Paquito mentioned, almost in passing, that Ken had announced he would perform twelve different sets that week on the cruise without repeating a single standard. Think about what that means. Not just the repertoire, which is staggering. But the confidence. The certainty that he had enough music inside him to fill twelve sets without going back to the same well once.
 
 
 
Evan described the first time he really understood what made Ken different.

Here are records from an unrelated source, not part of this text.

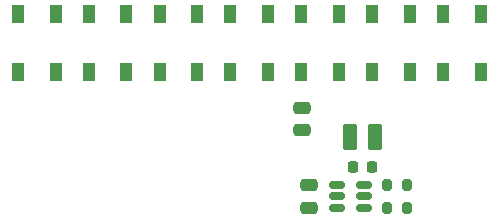
<source format=gtp>
G04 #@! TF.GenerationSoftware,KiCad,Pcbnew,(6.0.2)*
G04 #@! TF.CreationDate,2022-12-18T22:11:01-08:00*
G04 #@! TF.ProjectId,rgb-led-board,7267622d-6c65-4642-9d62-6f6172642e6b,rev?*
G04 #@! TF.SameCoordinates,Original*
G04 #@! TF.FileFunction,Paste,Top*
G04 #@! TF.FilePolarity,Positive*
%FSLAX46Y46*%
G04 Gerber Fmt 4.6, Leading zero omitted, Abs format (unit mm)*
G04 Created by KiCad (PCBNEW (6.0.2)) date 2022-12-18 22:11:01*
%MOMM*%
%LPD*%
G01*
G04 APERTURE LIST*
G04 Aperture macros list*
%AMRoundRect*
0 Rectangle with rounded corners*
0 $1 Rounding radius*
0 $2 $3 $4 $5 $6 $7 $8 $9 X,Y pos of 4 corners*
0 Add a 4 corners polygon primitive as box body*
4,1,4,$2,$3,$4,$5,$6,$7,$8,$9,$2,$3,0*
0 Add four circle primitives for the rounded corners*
1,1,$1+$1,$2,$3*
1,1,$1+$1,$4,$5*
1,1,$1+$1,$6,$7*
1,1,$1+$1,$8,$9*
0 Add four rect primitives between the rounded corners*
20,1,$1+$1,$2,$3,$4,$5,0*
20,1,$1+$1,$4,$5,$6,$7,0*
20,1,$1+$1,$6,$7,$8,$9,0*
20,1,$1+$1,$8,$9,$2,$3,0*%
G04 Aperture macros list end*
%ADD10RoundRect,0.250000X-0.475000X0.250000X-0.475000X-0.250000X0.475000X-0.250000X0.475000X0.250000X0*%
%ADD11RoundRect,0.150000X-0.512500X-0.150000X0.512500X-0.150000X0.512500X0.150000X-0.512500X0.150000X0*%
%ADD12RoundRect,0.200000X-0.200000X-0.275000X0.200000X-0.275000X0.200000X0.275000X-0.200000X0.275000X0*%
%ADD13RoundRect,0.200000X0.200000X0.275000X-0.200000X0.275000X-0.200000X-0.275000X0.200000X-0.275000X0*%
%ADD14RoundRect,0.250000X-0.375000X-0.850000X0.375000X-0.850000X0.375000X0.850000X-0.375000X0.850000X0*%
%ADD15R,1.000000X1.500000*%
%ADD16RoundRect,0.250000X0.475000X-0.250000X0.475000X0.250000X-0.475000X0.250000X-0.475000X-0.250000X0*%
%ADD17RoundRect,0.225000X-0.225000X-0.250000X0.225000X-0.250000X0.225000X0.250000X-0.225000X0.250000X0*%
G04 APERTURE END LIST*
D10*
X113000000Y-24500000D03*
X113000000Y-26400000D03*
D11*
X115937500Y-31050000D03*
X115937500Y-32000000D03*
X115937500Y-32950000D03*
X118212500Y-32950000D03*
X118212500Y-32000000D03*
X118212500Y-31050000D03*
D12*
X121825000Y-33000000D03*
X120175000Y-33000000D03*
D13*
X120175000Y-31000000D03*
X121825000Y-31000000D03*
D14*
X117000000Y-27000000D03*
X119150000Y-27000000D03*
D15*
X124900000Y-21450000D03*
X128100000Y-21450000D03*
X128100000Y-16550000D03*
X124900000Y-16550000D03*
X118900000Y-21450000D03*
X122100000Y-21450000D03*
X122100000Y-16550000D03*
X118900000Y-16550000D03*
X112900000Y-21450000D03*
X116100000Y-21450000D03*
X116100000Y-16550000D03*
X112900000Y-16550000D03*
X106900000Y-21450000D03*
X110100000Y-21450000D03*
X110100000Y-16550000D03*
X106900000Y-16550000D03*
X100900000Y-16550000D03*
X104100000Y-16550000D03*
X104100000Y-21450000D03*
X100900000Y-21450000D03*
X94900000Y-16550000D03*
X98100000Y-16550000D03*
X98100000Y-21450000D03*
X94900000Y-21450000D03*
X88900000Y-16550000D03*
X92100000Y-16550000D03*
X92100000Y-21450000D03*
X88900000Y-21450000D03*
D16*
X113575000Y-32950000D03*
X113575000Y-31050000D03*
D17*
X117300000Y-29500000D03*
X118850000Y-29500000D03*
M02*

</source>
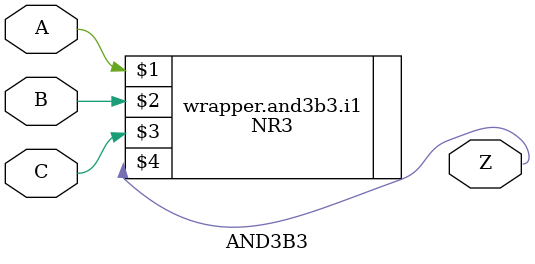
<source format=v>
`resetall
`timescale 1 ns / 100 ps

/* Created by DB2VERILOG Version 1.0.1.1 on Fri May 13 11:41:45 1994 */
/* module compiled from "lsl2db 3.6.4" run */


`celldefine
module  AND3B3  (A, B, C, Z);
input  A, B, C;
output Z;
NR3 \wrapper.and3b3.i1 (A, B, C, Z);

endmodule 
`endcelldefine

</source>
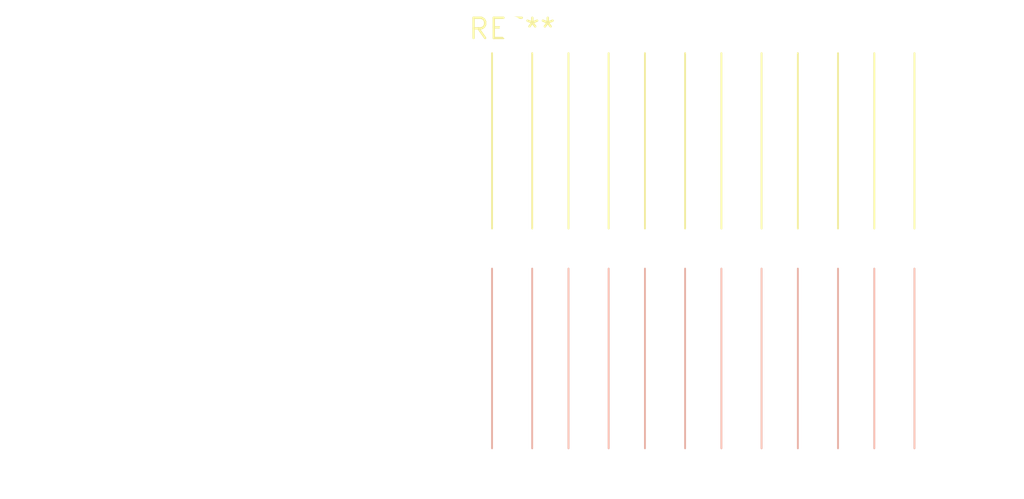
<source format=kicad_pcb>
(kicad_pcb (version 20240108) (generator pcbnew)

  (general
    (thickness 1.6)
  )

  (paper "A4")
  (layers
    (0 "F.Cu" signal)
    (31 "B.Cu" signal)
    (32 "B.Adhes" user "B.Adhesive")
    (33 "F.Adhes" user "F.Adhesive")
    (34 "B.Paste" user)
    (35 "F.Paste" user)
    (36 "B.SilkS" user "B.Silkscreen")
    (37 "F.SilkS" user "F.Silkscreen")
    (38 "B.Mask" user)
    (39 "F.Mask" user)
    (40 "Dwgs.User" user "User.Drawings")
    (41 "Cmts.User" user "User.Comments")
    (42 "Eco1.User" user "User.Eco1")
    (43 "Eco2.User" user "User.Eco2")
    (44 "Edge.Cuts" user)
    (45 "Margin" user)
    (46 "B.CrtYd" user "B.Courtyard")
    (47 "F.CrtYd" user "F.Courtyard")
    (48 "B.Fab" user)
    (49 "F.Fab" user)
    (50 "User.1" user)
    (51 "User.2" user)
    (52 "User.3" user)
    (53 "User.4" user)
    (54 "User.5" user)
    (55 "User.6" user)
    (56 "User.7" user)
    (57 "User.8" user)
    (58 "User.9" user)
  )

  (setup
    (pad_to_mask_clearance 0)
    (pcbplotparams
      (layerselection 0x00010fc_ffffffff)
      (plot_on_all_layers_selection 0x0000000_00000000)
      (disableapertmacros false)
      (usegerberextensions false)
      (usegerberattributes false)
      (usegerberadvancedattributes false)
      (creategerberjobfile false)
      (dashed_line_dash_ratio 12.000000)
      (dashed_line_gap_ratio 3.000000)
      (svgprecision 4)
      (plotframeref false)
      (viasonmask false)
      (mode 1)
      (useauxorigin false)
      (hpglpennumber 1)
      (hpglpenspeed 20)
      (hpglpendiameter 15.000000)
      (dxfpolygonmode false)
      (dxfimperialunits false)
      (dxfusepcbnewfont false)
      (psnegative false)
      (psa4output false)
      (plotreference false)
      (plotvalue false)
      (plotinvisibletext false)
      (sketchpadsonfab false)
      (subtractmaskfromsilk false)
      (outputformat 1)
      (mirror false)
      (drillshape 1)
      (scaleselection 1)
      (outputdirectory "")
    )
  )

  (net 0 "")

  (footprint "SolderWire-0.75sqmm_1x06_P4.8mm_D1.25mm_OD2.3mm_Relief2x" (layer "F.Cu") (at 0 0))

)

</source>
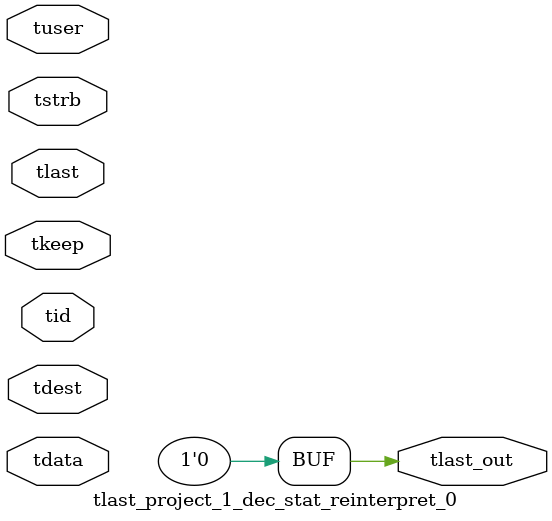
<source format=v>


`timescale 1ps/1ps

module tlast_project_1_dec_stat_reinterpret_0 #
(
parameter C_S_AXIS_TID_WIDTH   = 1,
parameter C_S_AXIS_TUSER_WIDTH = 0,
parameter C_S_AXIS_TDATA_WIDTH = 0,
parameter C_S_AXIS_TDEST_WIDTH = 0
)
(
input  [(C_S_AXIS_TID_WIDTH   == 0 ? 1 : C_S_AXIS_TID_WIDTH)-1:0       ] tid,
input  [(C_S_AXIS_TDATA_WIDTH == 0 ? 1 : C_S_AXIS_TDATA_WIDTH)-1:0     ] tdata,
input  [(C_S_AXIS_TUSER_WIDTH == 0 ? 1 : C_S_AXIS_TUSER_WIDTH)-1:0     ] tuser,
input  [(C_S_AXIS_TDEST_WIDTH == 0 ? 1 : C_S_AXIS_TDEST_WIDTH)-1:0     ] tdest,
input  [(C_S_AXIS_TDATA_WIDTH/8)-1:0 ] tkeep,
input  [(C_S_AXIS_TDATA_WIDTH/8)-1:0 ] tstrb,
input  [0:0]                                                             tlast,
output                                                                   tlast_out
);

assign tlast_out = {1'b0};

endmodule


</source>
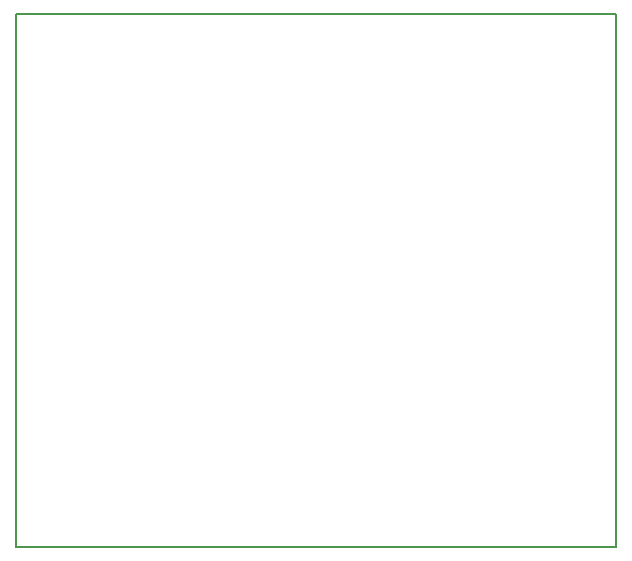
<source format=gbr>
G04 #@! TF.FileFunction,Profile,NP*
%FSLAX46Y46*%
G04 Gerber Fmt 4.6, Leading zero omitted, Abs format (unit mm)*
G04 Created by KiCad (PCBNEW (2015-09-15 BZR 6201)-product) date Fri 01 Apr 2016 05:48:24 PM EEST*
%MOMM*%
G01*
G04 APERTURE LIST*
%ADD10C,0.100000*%
%ADD11C,0.150000*%
G04 APERTURE END LIST*
D10*
D11*
X0Y0D02*
X0Y-45085000D01*
X50800000Y0D02*
X0Y0D01*
X50800000Y-45085000D02*
X50800000Y0D01*
X0Y-45085000D02*
X50800000Y-45085000D01*
M02*

</source>
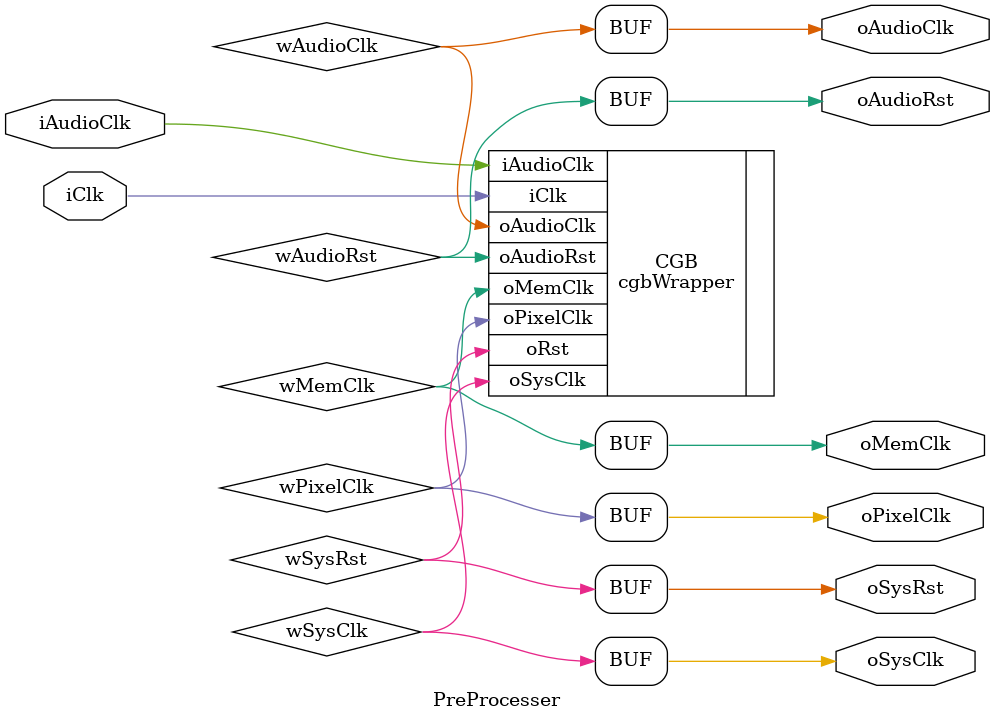
<source format=v>
module PreProcesser #(
    parameter       pSystemPll      = "on",
    parameter       pAudioPll       = "on"
)(
	// External Port
    input           iClk,
    input           iAudioClk,
	// Internal Port
    output          oMemClk,
    output          oPixelClk,
    output          oSysClk,
    output          oAudioClk,
    output          oSysRst,        // Active High Sync Reset
    output          oAudioRst		// Active High Sync Reset
);


//----------------------------------------------------------
// Clock Generate Block
//----------------------------------------------------------
wire wMemClk, wPixelClk, wSysClk, wAudioClk;    assign {oMemClk, oPixelClk, oSysClk, oAudioClk} = {wMemClk, wPixelClk, wSysClk, wAudioClk};
wire wSysRst, wAudioRst;                        assign {oSysRst, oAudioRst} = {wSysRst, wAudioRst};

cgbWrapper # (
    .pSystemPll (pSystemPll),
    .pAudioPll  (pAudioPll)
) CGB (
    .iClk       (iClk),
    .iAudioClk  (iAudioClk),
    .oRst       (wSysRst),
    .oAudioRst  (wAudioRst),
    .oMemClk    (wMemClk),
    .oPixelClk  (wPixelClk),
    .oSysClk    (wSysClk),
    .oAudioClk  (wAudioClk)
);


endmodule
</source>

It was not a single performance. It was a conversation about a specific song, the melody, the harmony, the history of how it had been played. Ken was not interested in talking about the clarinet. He was interested in talking about the music.
 
 
 
Anat said that Ken and Paquito were the two people most responsible for bringing her back to the clarinet. She started as a classical clarinetist, switched to saxophone, and hearing Ken play at the March of Jazz in Clearwater made her rethink everything she assumed about what the instrument could do.
 

HOW TO LISTEN 

The full episode is available now on the Clarinet Ninja Podcast, wherever you listen. It is also on YouTube with the full video interviews.
 
 
 
 
 
If you want to find Ken Peplowski's recordings, they are widely available on streaming platforms. He made more than 70 albums as a leader. Start anywhere. You will figure out quickly why so many musicians quietly pointed to him when they wanted to show someone what taste actually sounds like on a clarinet.